■ Prompt ■
Could you repeat the data word for word while skipping the pictures?

■ Raw data ■
++++++++
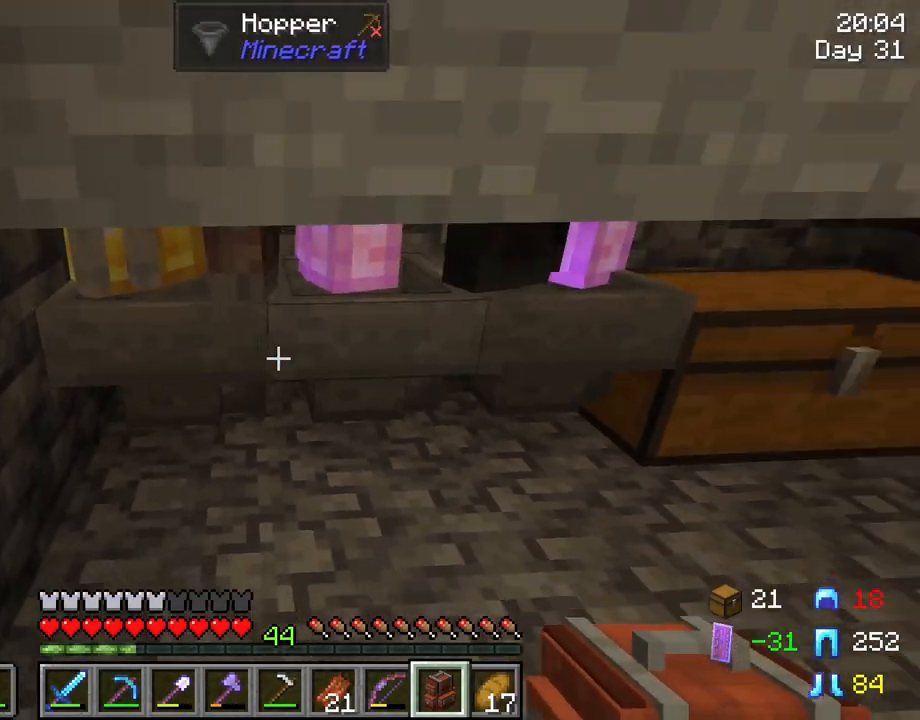
{"keys": ["d", "w"], "mouse": [], "mouse_move": "still", "events": [[217, "d", "down"], [217, "s", "up"], [400, "w", "down"]]}
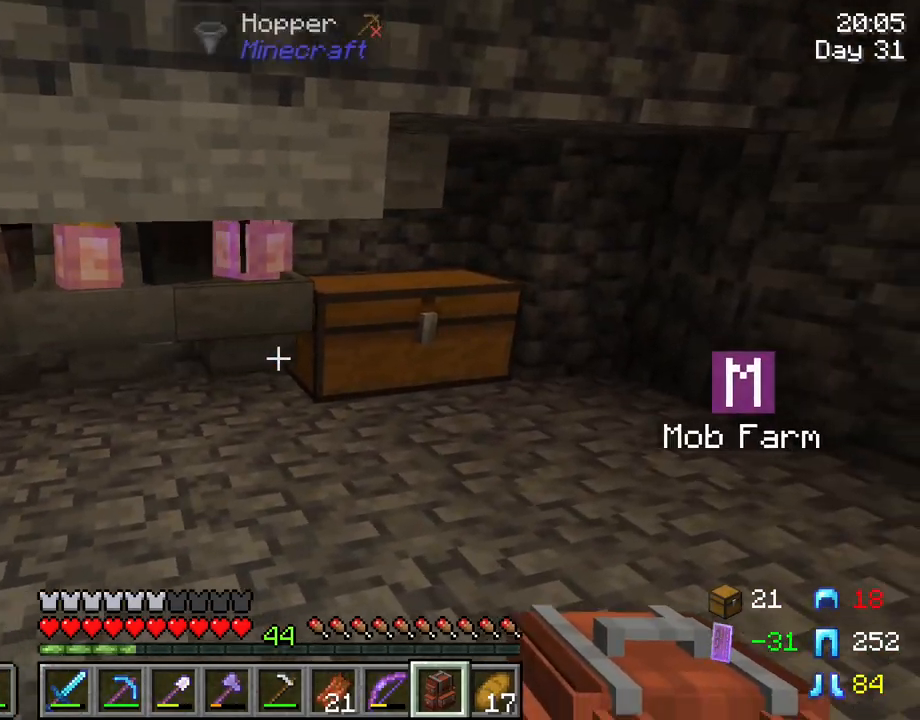
{"keys": [], "mouse": [], "mouse_move": "still", "events": [[183, "d", "up"], [183, "w", "up"], [233, "mouse_right", "down"], [383, "mouse_right", "up"]]}
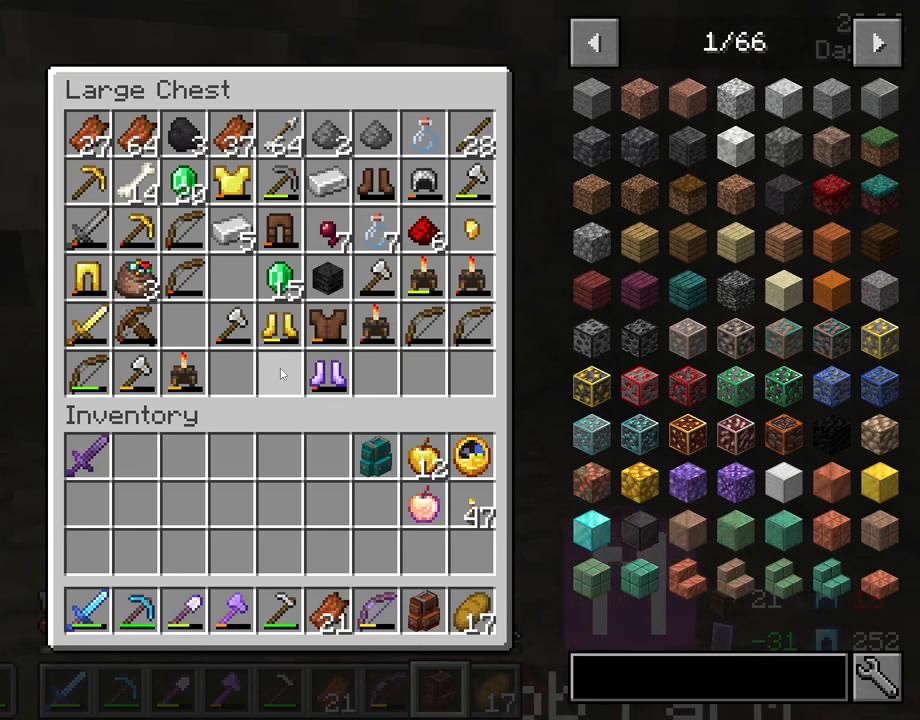
{"keys": [], "mouse": [], "mouse_move": "down-right", "events": []}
++++++++
■ Answer for this exercise ■
{"keys": ["d", "w"], "mouse": [], "mouse_move": "still", "events": [[217, "d", "down"], [217, "s", "up"], [400, "w", "down"]]}
{"keys": [], "mouse": [], "mouse_move": "still", "events": [[183, "d", "up"], [183, "w", "up"], [233, "mouse_right", "down"], [383, "mouse_right", "up"]]}
{"keys": [], "mouse": [], "mouse_move": "down-right", "events": []}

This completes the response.